Bajando la colina tropecé y me caí… a ella le pareció
gracioso. No paraba de reír, parecía una ebria, una histérica, balbuceaba
disculpas pero era incapaz de parar. Mi erección desapareció y el placer de
besarla se transformó en algo que hacia ebullir mi sangre. Caminé hacia ella y
le di un golpe en el rostro, con toda mi fuerza. Cayó en el piso y tardó un
poco en reaccionar. Empecé a reírme al ver que parecía un animal que no puede
levantarse tras su llegada al mundo.

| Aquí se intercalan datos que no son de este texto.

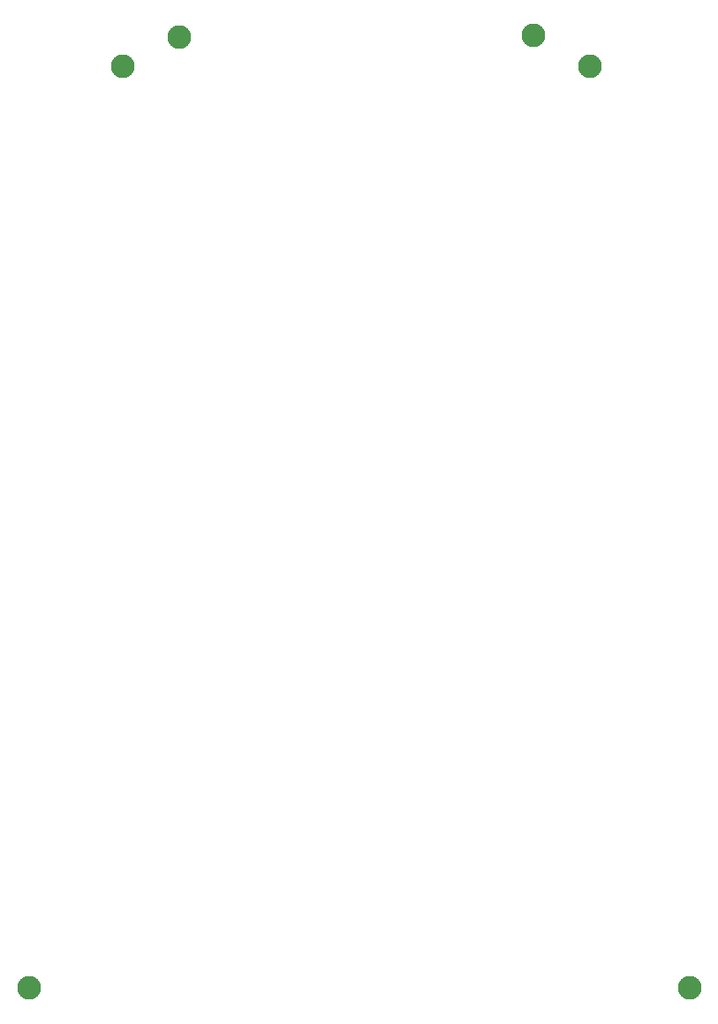
<source format=gbs>
G04 MADE WITH FRITZING*
G04 WWW.FRITZING.ORG*
G04 DOUBLE SIDED*
G04 HOLES PLATED*
G04 CONTOUR ON CENTER OF CONTOUR VECTOR*
%ASAXBY*%
%FSLAX23Y23*%
%MOIN*%
%OFA0B0*%
%SFA1.0B1.0*%
%ADD10C,0.089370*%
%LNMASK0*%
G90*
G70*
G54D10*
X2192Y3571D03*
X73Y97D03*
X1978Y3688D03*
X640Y3683D03*
X2566Y96D03*
X426Y3572D03*
G04 End of Mask0*
M02*
</source>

Comenzó a gemir y a llorar, tirada en el
suelo preguntó “¿por qué?”, ahora quien no paraba de reír era yo. Le quité ese ridículo
gorro y la sujeté del cabello. Sin dejar de carcajear le di bofetadas y aunque interponía
sus manos poco le valieron. La solté y me alejé para tomar aire. Ella lloraba e
intentaba ponerse de pie. Cuando por fin pudo hacerlo la volví a tomar del
cabello y le di un fuerte golpe en el estómago. Ahora estaba lleno de ira y lo único
que quería era deshacerme de ella. La hice caminar unos metros y la lleve
contra las piedras, el golpe se escuchó con mucha fuerza y supe que se había
lastimado. Sentí un fuerte impulso por patearla, así que lo hice. Ya no habían
palabras en su boca, solo quejidos.
“Habrías sido mi reina si no te hubieses
burlado de mí. Jamás volveré a confiar en una sonrisa. Tú y solo tú eres la
culpable de lo que hoy estoy haciendo”... Dejé de hablar y de patearla, ya
estaba cansado y ella ya no emitía sonido alguno. Cerca de donde estábamos había
un acantilado desde donde se veían unas rocas inmensas que le hacían fuerte al
enfurecido mar. Me dio rabia arrastrar su cuerpo todavía caliente hasta aquel
sitio. Amé y odié sus besos, su sonrisa y su cálida voz.
Jamás me había enamorado hasta ese día. Su sweater
rosado se quedó enganchado en las rocas… me aleje con normalidad y fui hasta mi
coche. “Adiós mi amor” fue lo único que dije.